L'eau Bleue. Issey Miyake



Perfumist: Jacques Cavallier.

Countains: lemongrass, mandarin, elemi, balmasic ginger, badiana, rosemary, star anise, rose absolute, nasturtium, palmarosa, patcholuli, sandalwood, amber, musk mallow, rose wood.

I'm really aware that the launch of this perfume has create a beginning and an end of a new spectre regarding perfumes.
So many reviews about this juice. So many many fans, so many people agaisnt it.

The real fact is that is not a lunch for the mainstream public. It's a real love at first sight or hate.
Even now, i can't really figure out, in which group should I put it; there's lots of notes in its simple but a the same time very complex soul.

I originally tried this scent when It was first launched in the summer of 2004. I quickly dismissed it when in summer we easiy raise the 40 degrees in the shade, and with this kind of heat, the fragrance produced me an instant headhake, (definitively is not a summer perfume). The rosemary and balsamic notes standed out that much on me that people even asked me if I had just applied Vicks Vaporub or something when I was wearing it.
Then, a friend of mine commented that to him, it smelled like a country meadow, so I just decided that I had to resample it.

It did again on fall, and thank God I did it; what a nice difference!.

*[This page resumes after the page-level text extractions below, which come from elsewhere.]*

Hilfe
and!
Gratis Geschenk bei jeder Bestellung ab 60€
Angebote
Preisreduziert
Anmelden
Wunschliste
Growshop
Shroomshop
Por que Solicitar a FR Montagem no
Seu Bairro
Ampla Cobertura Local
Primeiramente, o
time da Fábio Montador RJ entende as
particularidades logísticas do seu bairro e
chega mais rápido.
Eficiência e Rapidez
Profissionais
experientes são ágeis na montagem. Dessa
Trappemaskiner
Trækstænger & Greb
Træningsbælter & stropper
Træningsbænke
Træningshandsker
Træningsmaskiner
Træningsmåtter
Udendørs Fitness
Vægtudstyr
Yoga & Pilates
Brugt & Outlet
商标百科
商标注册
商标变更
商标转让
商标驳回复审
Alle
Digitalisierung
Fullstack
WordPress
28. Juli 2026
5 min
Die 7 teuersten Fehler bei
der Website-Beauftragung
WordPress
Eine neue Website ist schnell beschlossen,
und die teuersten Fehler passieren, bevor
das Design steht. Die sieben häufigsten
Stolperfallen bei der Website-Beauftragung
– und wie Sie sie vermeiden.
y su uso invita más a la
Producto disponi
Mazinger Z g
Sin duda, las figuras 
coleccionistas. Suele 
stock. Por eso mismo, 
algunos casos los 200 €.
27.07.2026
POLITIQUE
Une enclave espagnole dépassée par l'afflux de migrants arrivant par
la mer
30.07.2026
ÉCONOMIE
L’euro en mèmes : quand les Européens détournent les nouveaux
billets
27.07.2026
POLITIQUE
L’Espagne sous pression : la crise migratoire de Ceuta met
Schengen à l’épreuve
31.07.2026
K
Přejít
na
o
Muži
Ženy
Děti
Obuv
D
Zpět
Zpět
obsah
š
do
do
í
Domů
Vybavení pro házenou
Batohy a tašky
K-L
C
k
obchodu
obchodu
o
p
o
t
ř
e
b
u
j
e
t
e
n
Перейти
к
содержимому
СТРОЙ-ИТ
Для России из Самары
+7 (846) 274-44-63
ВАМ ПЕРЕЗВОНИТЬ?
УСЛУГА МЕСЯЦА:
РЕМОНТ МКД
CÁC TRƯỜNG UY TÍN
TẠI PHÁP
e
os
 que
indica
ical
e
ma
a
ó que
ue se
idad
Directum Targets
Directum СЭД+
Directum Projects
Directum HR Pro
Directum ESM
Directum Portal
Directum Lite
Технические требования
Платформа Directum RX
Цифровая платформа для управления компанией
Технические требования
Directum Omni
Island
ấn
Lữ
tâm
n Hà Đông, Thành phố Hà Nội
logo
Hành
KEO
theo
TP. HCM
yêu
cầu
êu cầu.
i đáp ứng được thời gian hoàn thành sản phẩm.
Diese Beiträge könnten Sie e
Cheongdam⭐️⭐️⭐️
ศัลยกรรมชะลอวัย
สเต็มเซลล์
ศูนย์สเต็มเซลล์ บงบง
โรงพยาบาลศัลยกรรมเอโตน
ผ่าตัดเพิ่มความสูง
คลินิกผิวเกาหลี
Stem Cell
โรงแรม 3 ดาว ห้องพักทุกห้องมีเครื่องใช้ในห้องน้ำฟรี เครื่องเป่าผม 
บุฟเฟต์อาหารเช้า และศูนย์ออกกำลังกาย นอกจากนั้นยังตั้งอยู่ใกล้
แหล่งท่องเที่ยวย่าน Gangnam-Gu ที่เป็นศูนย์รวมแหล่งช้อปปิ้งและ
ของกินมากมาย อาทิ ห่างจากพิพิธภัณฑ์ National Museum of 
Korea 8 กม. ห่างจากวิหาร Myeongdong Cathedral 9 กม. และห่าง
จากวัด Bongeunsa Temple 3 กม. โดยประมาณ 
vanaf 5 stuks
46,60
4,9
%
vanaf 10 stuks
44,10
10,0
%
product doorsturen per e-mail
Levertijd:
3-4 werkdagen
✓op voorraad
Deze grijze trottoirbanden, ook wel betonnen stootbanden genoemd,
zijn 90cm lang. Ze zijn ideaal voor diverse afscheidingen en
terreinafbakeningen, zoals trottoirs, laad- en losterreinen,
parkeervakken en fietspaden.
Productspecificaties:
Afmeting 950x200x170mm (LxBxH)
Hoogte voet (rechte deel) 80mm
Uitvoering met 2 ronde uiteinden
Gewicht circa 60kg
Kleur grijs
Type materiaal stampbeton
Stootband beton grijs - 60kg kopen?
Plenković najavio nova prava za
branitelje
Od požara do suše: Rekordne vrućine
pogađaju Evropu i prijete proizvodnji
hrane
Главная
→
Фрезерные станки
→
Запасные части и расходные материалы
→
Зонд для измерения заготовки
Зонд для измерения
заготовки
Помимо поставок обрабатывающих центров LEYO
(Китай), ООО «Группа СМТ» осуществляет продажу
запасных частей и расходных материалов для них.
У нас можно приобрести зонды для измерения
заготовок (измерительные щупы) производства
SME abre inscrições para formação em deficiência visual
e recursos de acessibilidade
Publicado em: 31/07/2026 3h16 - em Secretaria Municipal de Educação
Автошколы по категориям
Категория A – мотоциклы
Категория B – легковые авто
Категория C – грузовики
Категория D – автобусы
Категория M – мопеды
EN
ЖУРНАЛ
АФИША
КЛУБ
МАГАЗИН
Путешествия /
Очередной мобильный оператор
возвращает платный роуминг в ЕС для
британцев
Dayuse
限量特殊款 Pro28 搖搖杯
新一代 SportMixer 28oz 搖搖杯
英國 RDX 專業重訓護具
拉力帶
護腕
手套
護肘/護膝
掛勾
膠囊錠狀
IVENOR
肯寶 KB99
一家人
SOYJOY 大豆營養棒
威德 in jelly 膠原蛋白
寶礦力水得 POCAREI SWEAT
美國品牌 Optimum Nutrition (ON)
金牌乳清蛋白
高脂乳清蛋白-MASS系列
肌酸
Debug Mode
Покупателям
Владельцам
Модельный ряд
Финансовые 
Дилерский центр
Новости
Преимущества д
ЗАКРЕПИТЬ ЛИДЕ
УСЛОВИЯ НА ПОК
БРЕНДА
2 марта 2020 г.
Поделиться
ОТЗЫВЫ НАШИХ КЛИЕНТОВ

The composition start with just a little splash of mandarin surrounded with pugnent herbal notes, nothing calm here, just chaotic and unbalanced. The "balsamic ginger", aniseed and rosemary really stands out. Not in a great way though. But be patient. After 15-20mt the notes calm down and get into something more settled and marvellous.
Is then when a nice touch of may rose, just a ghost and a earthy patchouli embraces mostly all, accompanied with (for me) the marvellous hint of nastortium while rosemary still present.

I never had approached nasturtium flower in a fragrance. It's unusual by itself, velvety, rich, dark, even highly masculine in my opinion.
I know well the nasturtium scent, orange and yellow flowers growing wild in the lands of Galicia.
Actually, smelling the flower directly cut for the herb, now, my olfactory image is just the blue bottle of Bleue; the smell is so vivid in it, that I found this note a fantastic addiction into the formula.
Basicly the perfume could be tagged into the herbal, tonic group, but i really think so that is so unique that can't be really catalogued.
So, for its own ambiguity I can't stop adding it to my perfume collection.
Some old Miyake fans hate this fragrance with passion, but oh well, I'm sure it will always have fans admiring its complexity.